The properties of carbon nanotubes (CNTs) are controlled by their structure and morphology. Therefore, their selective synthesis, using catalytic chemical vapor deposition, requires precise control of a number of parameters including the size and activity of the catalyst nanoparticles. Previously, an environmental scanning transmission electron microscope (ESTEM) has been used to demonstrate that electron beam-induced decomposition (EBID) of Fe containing precursor molecules can be used to selectively deposit Fe catalyst nanoparticles that are active for CNT growth. We have extended these in situ ESTEM observations to further our understanding of the EBID parameters, such as deposition time, and substrate temperature, that control the size and placement of Fe catalyst particles for two precursors, namely diiron nonacarbonyl (Fe2(CO)9) and ferrocene (Fe(C5H5)2). We found that the diameter of deposited particles increased with increasing deposition time. Electron energy-loss spectra, collected during deposition, show the incorporation of C in the Fe particles. The C content decreased as the substrate temperature was increased and was negligible at 100 °C for Fe2(CO)9. However, C and Fe were co-deposited at all temperatures (up to 450 °C) when Fe(C5H5)2 was used as an iron source. After deposition, the substrate was heated to the CNT growth temperature in flowing hydrogen to remove the co-deposited C, which was an important step to activate the deposited Fe catalyst for the growth using acetylene. Our measurements revealed that the Fe nanoparticles fabricated from Fe2(CO)9 had higher activity for CNT growth compared to the ones fabricated using Fe(C5H5)2. We also found that the co-deposited carbon could not be removed by heating in hydrogen in the case of Fe(C5H5)2. The particles deposited from Fe(C5H5)2 at 300 °C to 450 °C formed a core–shell structure with Fe surrounded by graphitic carbon. We speculate that the reduced activity for Fe(C5H5)2 is due to the C content in the deposit.

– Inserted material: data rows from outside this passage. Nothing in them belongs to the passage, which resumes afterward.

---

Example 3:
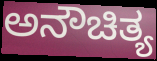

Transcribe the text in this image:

ಅನೌಚಿತ್ಯ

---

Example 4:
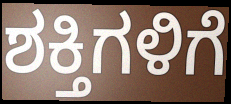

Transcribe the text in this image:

ಶಕ್ತಿಗಳಿಗೆ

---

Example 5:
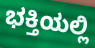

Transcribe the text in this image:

ಭಕ್ತಿಯಲ್ಲಿ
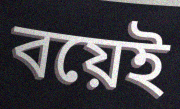
বয়েই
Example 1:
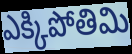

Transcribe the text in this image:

ఎక్కిపోతిమి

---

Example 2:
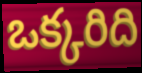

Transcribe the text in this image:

ఒక్కరిది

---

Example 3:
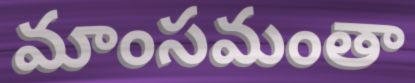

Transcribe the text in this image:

మాంసమంతా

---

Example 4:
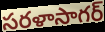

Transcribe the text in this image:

సరళాసాగర్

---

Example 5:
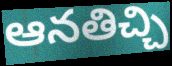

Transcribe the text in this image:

ఆనతిచ్చి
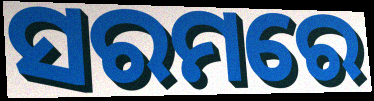
ସରମରେ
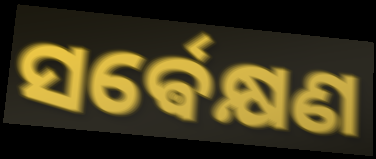
ସର୍ଵେକ୍ଷଣ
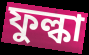
ফুল্কা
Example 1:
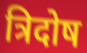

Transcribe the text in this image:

त्रिदोष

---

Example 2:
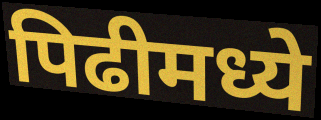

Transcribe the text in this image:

पिढीमध्ये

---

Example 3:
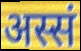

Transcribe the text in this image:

अस्सं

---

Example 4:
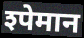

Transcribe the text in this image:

श्पेमान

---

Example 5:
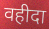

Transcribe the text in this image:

वहीदा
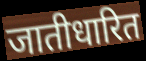
जातीधारित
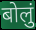
बोलुं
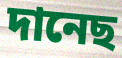
দানেছ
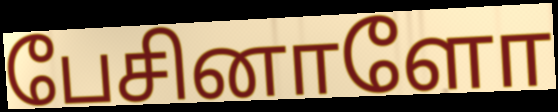
பேசினாளோ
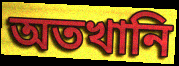
অতখানি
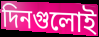
দিনগুলোই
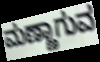
ಮಣ್ಣಾಗುವ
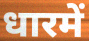
धारमें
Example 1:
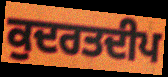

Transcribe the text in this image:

ਕੁਦਰਤਦੀਪ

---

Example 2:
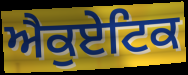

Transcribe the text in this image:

ਐਕੁਏਟਿਕ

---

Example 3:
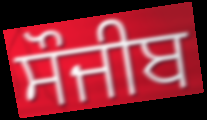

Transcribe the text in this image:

ਸੌਜੀਬ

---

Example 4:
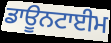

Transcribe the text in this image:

ਡਾਊਨਟਾਈਮ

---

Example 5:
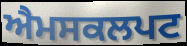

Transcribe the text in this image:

ਐਮਸਕਲਪਟ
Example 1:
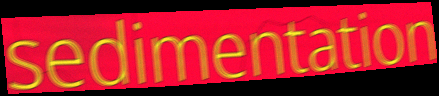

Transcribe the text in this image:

sedimentation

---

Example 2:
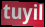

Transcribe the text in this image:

tuyil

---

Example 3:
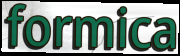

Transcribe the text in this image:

formica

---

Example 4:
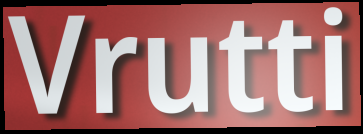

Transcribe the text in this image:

Vrutti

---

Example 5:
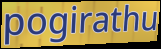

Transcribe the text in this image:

pogirathu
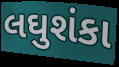
લઘુશંકા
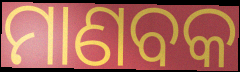
ମାଣବକ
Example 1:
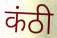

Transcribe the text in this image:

कंठी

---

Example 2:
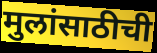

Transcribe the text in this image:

मुलांसाठीची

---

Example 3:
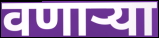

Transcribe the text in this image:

वणाऱ्या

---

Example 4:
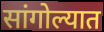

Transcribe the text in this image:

सांगोल्यात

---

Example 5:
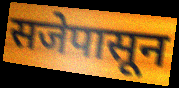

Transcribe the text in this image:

सजेपासून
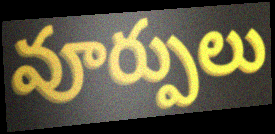
వూర్పులు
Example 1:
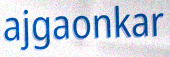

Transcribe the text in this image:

ajgaonkar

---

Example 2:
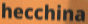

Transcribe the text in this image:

hecchina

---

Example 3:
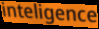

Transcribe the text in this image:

inteligence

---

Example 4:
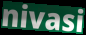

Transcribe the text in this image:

nivasi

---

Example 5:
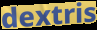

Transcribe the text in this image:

dextris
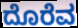
ದೊರೆವ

► We fabricated Fe catalysts for CNT growth using EBID with Fe2(CO)9 and Fe(C5H5)2.
► Electron beam location and dwell time controlled catalyst position and diameter.
► Catalysts from Fe2(CO)9 had less carbon than catalysts from Fe(C5H5)2.
► More catalysts from Fe2(CO)9 grew nanotubes compared to catalysts from Fe(C5H5)2.
► Co-deposited carbon reduces catalyst activity and must be removed during or post-deposition.